Artificial Intelligence (AI) is already part of our day to day and helps us to improve and evolve many sectors of our society. Within organizations, it collaborates in increasing productivity, potentializing results, and reducing costs. Some of those improvements are due to machine learning and deep learning, which are forms of artificial intelligence.
Machine learning is a technology in which computers are capable of learning and responding based on analyses from different kinds of data. It manages to aggregate value for enterprises which try to interpret a large volume of data and helps them to better understand consumer preferences and behaviour changes.
Deep learning, in turn, is useful for non-structured data patterns and it is increasingly set in the routine of organizations. A specific method which uses more complex algorithms than machine learning, a machine"s deep learning incorporates neural networks so as to learn with data and generate effective results from them. The main point in common between machine learning and deep learning is to make machine reasoning closer to that of humans.
Presence in every market
Those technologies are part of every market and are a reality on the everyday of a number of enterprises. Data from the Global A[rtificial] I[ntelligence] Survey by McKinsey in 2020 show that organizations are using artificial intelligence as a tool to generate value, adopting it in service operations, product development, and marketing and sales.
The same survey also indicates that 16% are for the first time taking deep learning beyond the pilot stage in their business. Now in high technology and telecommunications enterprises, the incorporation of resources from deep learning reaches 30%. In response to the pandemic, 61% increased their investments in AI, showing that the economic challenges of the period did not impede evolution of the technology.
Hypercubes, a startup we invest in, founded in 2015 by entrepreneur Fábio Teixeira, develops technologies which will help big enterprises and world leaders to make more intelligent decisions. Based on analyses of data obtained through information from nanosatellites present in the space, which monitor and photograph the Earth, it will be possible to analyse different aspects, to identify and detect problems. "Artificial intelligence enables us to find information within data, because they alone don"t mean anything", declares Fábio.
Technologies for optimization of processes
Hypercubes nanosatellites will make analyses of our planet, allowing organizations to see what has never been seen before and to have useful information for assertive decision-making. An autonomous search mechanism, which allows providing precise information in a simultaneous way. "We can only improve what we measure ? it"s necessary to have metrics, it"s necessary to understand today whether we perform better or worse than yesterday", completes Fábio.

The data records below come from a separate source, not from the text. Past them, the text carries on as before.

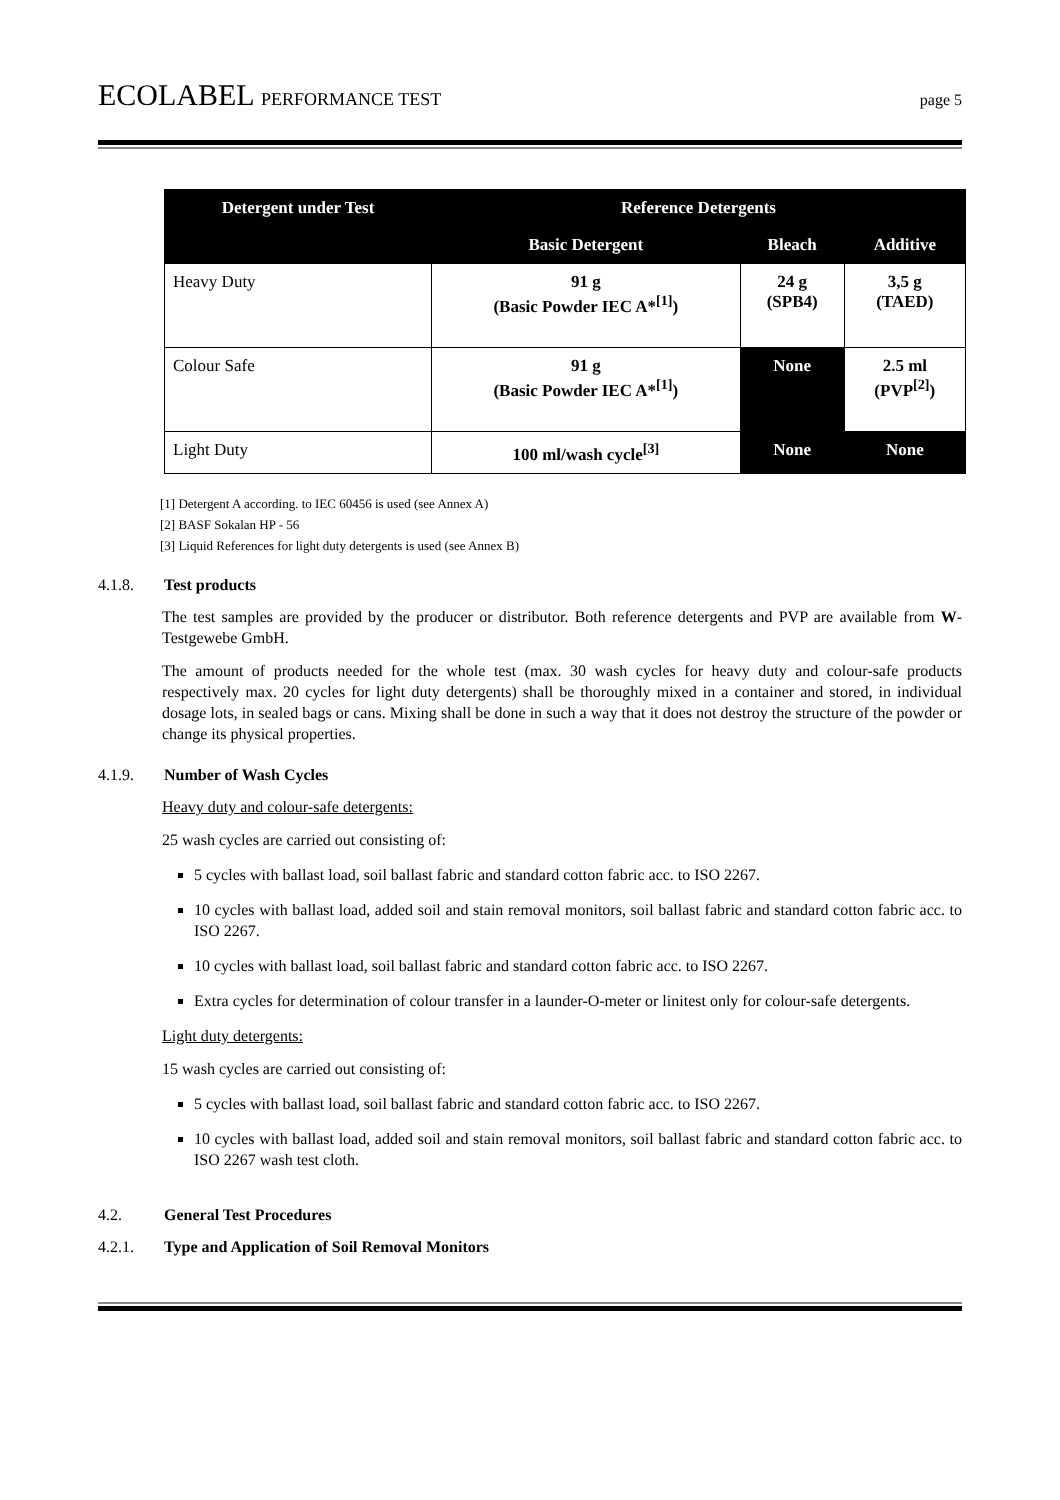ECOLABEL PERFORMANCE TEST page 5
| Detergent under Test | Reference Detergents | | |
| --- | --- | --- | --- |
| | Basic Detergent | Bleach | Additive |
| Heavy Duty | 91 g (Basic Powder IEC A*<sup>[1]</sup>) | 24 g (SPB4) | 3,5 g (TAED) |
| Colour Safe | 91 g (Basic Powder IEC A*<sup>[1]</sup>) | None | 2.5 ml (PVP<sup>[2]</sup>) |
| Light Duty | 100 ml/wash cycle<sup>[3]</sup> | None | None |
[1] Detergent A according. to IEC 60456 is used (see Annex A)
[2] BASF Sokalan HP - 56
[3] Liquid References for light duty detergents is used (see Annex B)
4.1.8. Test products
The test samples are provided by the producer or distributor. Both reference detergents and PVP are available from W-Testgewebe GmbH.
The amount of products needed for the whole test (max. 30 wash cycles for heavy duty and colour-safe products respectively max. 20 cycles for light duty detergents) shall be thoroughly mixed in a container and stored, in individual dosage lots, in sealed bags or cans. Mixing shall be done in such a way that it does not destroy the structure of the powder or change its physical properties.
4.1.9. Number of Wash Cycles
Heavy duty and colour-safe detergents:
25 wash cycles are carried out consisting of:
5 cycles with ballast load, soil ballast fabric and standard cotton fabric acc. to ISO 2267.
10 cycles with ballast load, added soil and stain removal monitors, soil ballast fabric and standard cotton fabric acc. to ISO 2267.
10 cycles with ballast load, soil ballast fabric and standard cotton fabric acc. to ISO 2267.
Extra cycles for determination of colour transfer in a launder-O-meter or linitest only for colour-safe detergents.
Light duty detergents:
15 wash cycles are carried out consisting of:
5 cycles with ballast load, soil ballast fabric and standard cotton fabric acc. to ISO 2267.
10 cycles with ballast load, added soil and stain removal monitors, soil ballast fabric and standard cotton fabric acc. to ISO 2267 wash test cloth.
4.2. General Test Procedures
4.2.1. Type and Application of Soil Removal Monitors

The startup major focus is on agrobusiness, soil monitoring and data supplying for rural producers so that they identify diseases, anomalies, invading species and plagues, and thus they can understand specific needs of each plantation; making possible to produce more food with less resources, in a more sustainable way and in larger quantity, attaining the startup major objective, which is to put an end to hunger in the world.
The developed solutions are promising for various productive sectors, the analyses of geo-spatial data create ways of identifying different aspects on very detailed images. With those technologies it is possible that enterprises accomplish studies more rapidly and efficiently, in order to lessen reworking by teams and increase productivity capacity.
Future of Hypercubes
Hypercubes is going to quantify global resources at a large scale every day, and through artificial intelligence understand and make the forecast of a farming production, for example, even before its harvest. "Through artificial intelligence, we produce customized models for identification of parameters, processing data within the satellite almost in real time, which has a lot of value for the industry", declares Fábio.
Man and machine work together; from the human, the intelligence and experience of decades come in order that, through technology, it is possible to escalate that knowledge, that is, the machine looks for that which the producer has taught it so. "We train the system to identify cases of specific use", the founder explains.
In 2021, the startup predicts to send a prototype into space, which will be installed for the performance of the first tests. When soil analyses begin, machine learning and deep learning will be essential for the active monitoring and building of intelligent information.